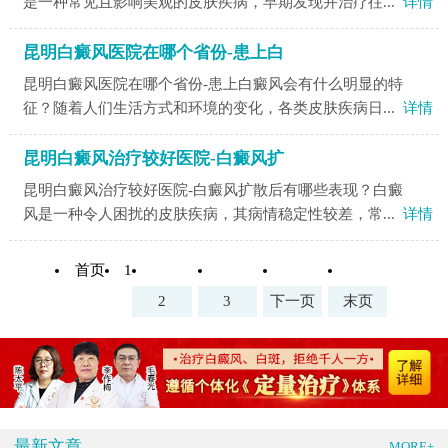
是一种常见且影响美观的皮肤疾病，早期发现并治疗往...
详情
昆明白癜风医院在哪个省份-患上白
昆明白癜风医院在哪个省份-患上白癜风会有什么明显的特
征？随着人们生活方式和环境的变化，各类皮肤疾病日...
详情
昆明白癜风治疗较好医院-白癜风扩
昆明白癜风治疗较好医院-白癜风扩散后有哪些表现？白癜
风是一种令人困扰的皮肤疾病，其病情稳定性较差，常...
详情
首页
1
2
3
下一页
末页
最新文章
MORE+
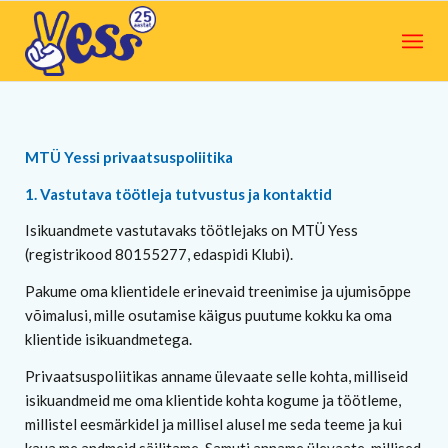
MTÜ Yessi privaatsuspoliitika
1. Vastutava töötleja tutvustus ja kontaktid
Isikuandmete vastutavaks töötlejaks on MTÜ Yess
(registrikood 80155277, edaspidi Klubi).
Pakume oma klientidele erinevaid treenimise ja ujumisõppe
võimalusi, mille osutamise käigus puutume kokku ka oma
klientide isikuandmetega.
Privaatsuspoliitikas anname ülevaate selle kohta, milliseid
isikuandmeid me oma klientide kohta kogume ja töötleme,
millistel eesmärkidel ja millisel alusel me seda teeme ja kui
kaua me andmeid säilitame. Samuti anname ülevaate, millised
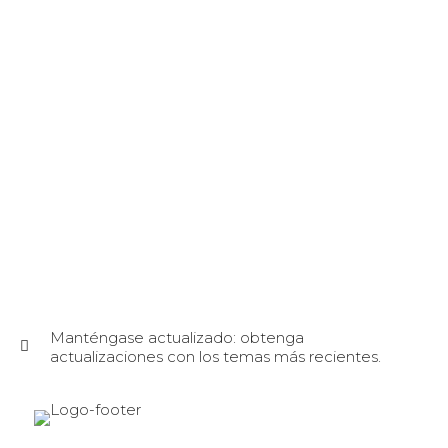
Manténgase actualizado: obtenga
actualizaciones con los temas más recientes.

##########

[TASK GOAL] Display every line of the data that contains the string "昆明白癜风治疗较好医院". Treat case as significant.

[YOUR RESPONSE]
昆明白癜风治疗较好医院-白癜风扩
昆明白癜风治疗较好医院-白癜风扩散后有哪些表现？白癜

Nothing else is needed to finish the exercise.